● Aim of the exercise
Leaving out every picture, please repeat exactly the line that contains "combatir bacterias dañinas" and each line after it through the final line below.

● Provided records
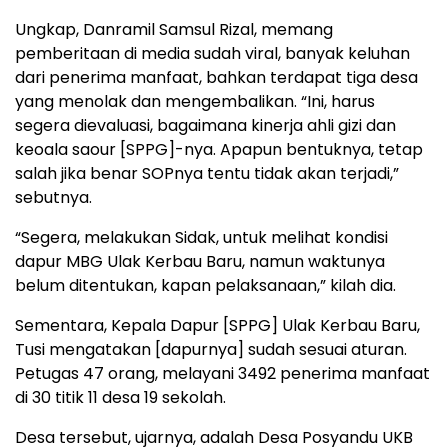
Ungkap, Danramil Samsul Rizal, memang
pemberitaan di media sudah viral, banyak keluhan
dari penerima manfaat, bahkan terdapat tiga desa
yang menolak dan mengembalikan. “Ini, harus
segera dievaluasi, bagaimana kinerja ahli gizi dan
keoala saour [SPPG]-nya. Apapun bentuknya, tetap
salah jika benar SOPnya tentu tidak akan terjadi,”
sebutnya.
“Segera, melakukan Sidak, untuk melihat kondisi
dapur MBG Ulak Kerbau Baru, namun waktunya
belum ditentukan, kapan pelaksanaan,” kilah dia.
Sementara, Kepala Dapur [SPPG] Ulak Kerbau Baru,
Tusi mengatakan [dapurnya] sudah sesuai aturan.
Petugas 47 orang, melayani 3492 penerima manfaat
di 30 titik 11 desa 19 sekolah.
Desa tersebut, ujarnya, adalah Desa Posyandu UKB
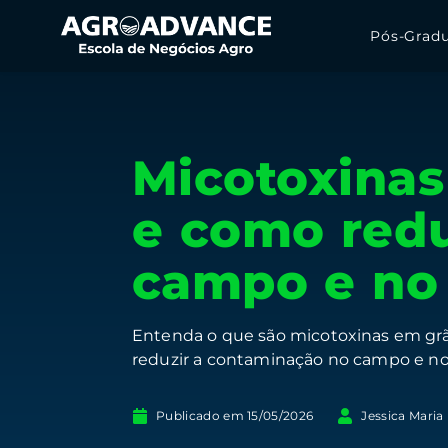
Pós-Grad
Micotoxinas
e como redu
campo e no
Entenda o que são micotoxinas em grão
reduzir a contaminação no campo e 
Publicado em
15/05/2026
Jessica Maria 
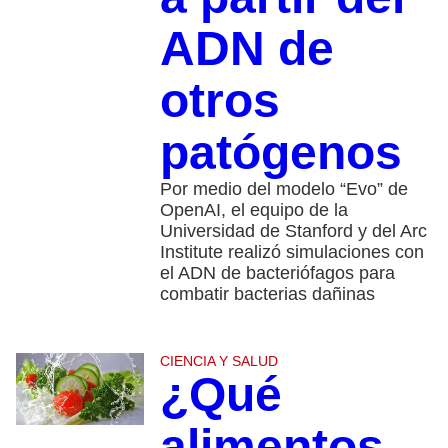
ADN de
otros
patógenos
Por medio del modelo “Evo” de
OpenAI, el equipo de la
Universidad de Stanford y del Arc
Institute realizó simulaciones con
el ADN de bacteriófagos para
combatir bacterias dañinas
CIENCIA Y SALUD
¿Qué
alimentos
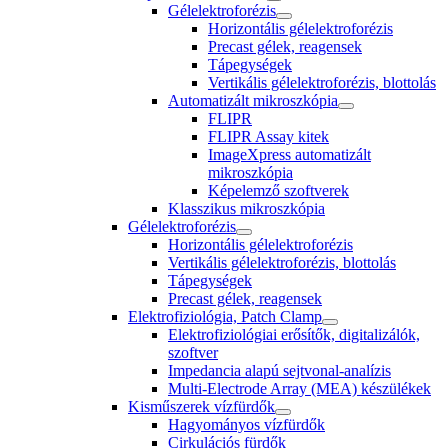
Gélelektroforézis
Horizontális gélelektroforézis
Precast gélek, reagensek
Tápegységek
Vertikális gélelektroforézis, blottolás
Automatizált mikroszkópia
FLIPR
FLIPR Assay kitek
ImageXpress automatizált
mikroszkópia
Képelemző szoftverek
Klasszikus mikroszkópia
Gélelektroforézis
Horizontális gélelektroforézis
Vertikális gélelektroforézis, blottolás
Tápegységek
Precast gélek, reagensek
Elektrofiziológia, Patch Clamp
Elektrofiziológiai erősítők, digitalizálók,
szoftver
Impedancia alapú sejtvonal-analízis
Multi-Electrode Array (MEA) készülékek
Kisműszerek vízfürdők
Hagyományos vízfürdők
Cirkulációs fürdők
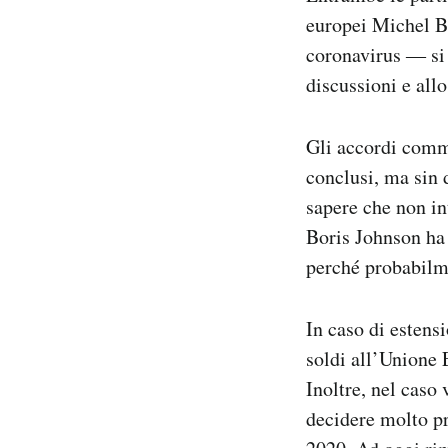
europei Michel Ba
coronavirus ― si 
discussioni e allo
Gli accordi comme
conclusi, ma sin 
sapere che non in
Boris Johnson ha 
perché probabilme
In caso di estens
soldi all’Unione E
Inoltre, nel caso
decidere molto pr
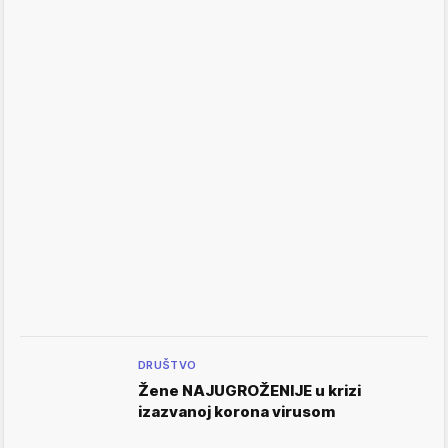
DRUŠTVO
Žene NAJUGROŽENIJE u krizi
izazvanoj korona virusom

● Written response
combatir bacterias dañinas
CIENCIA Y SALUD
¿Qué
alimentos
Gélelektroforézis
Horizontális gélelektroforézis
Precast gélek, reagensek
Tápegységek
Vertikális gélelektroforézis, blottolás
Automatizált mikroszkópia
FLIPR
FLIPR Assay kitek
ImageXpress automatizált
mikroszkópia
Képelemző szoftverek
Klasszikus mikroszkópia
Gélelektroforézis
Horizontális gélelektroforézis
Vertikális gélelektroforézis, blottolás
Tápegységek
Precast gélek, reagensek
Elektrofiziológia, Patch Clamp
Elektrofiziológiai erősítők, digitalizálók,
szoftver
Impedancia alapú sejtvonal-analízis
Multi-Electrode Array (MEA) készülékek
Kisműszerek vízfürdők
Hagyományos vízfürdők
Cirkulációs fürdők
europei Michel Ba
coronavirus ― si 
discussioni e allo
Gli accordi comme
conclusi, ma sin 
sapere che non in
Boris Johnson ha 
perché probabilme
In caso di estens
soldi all’Unione E
Inoltre, nel caso
decidere molto pr
DRUŠTVO
Žene NAJUGROŽENIJE u krizi
izazvanoj korona virusom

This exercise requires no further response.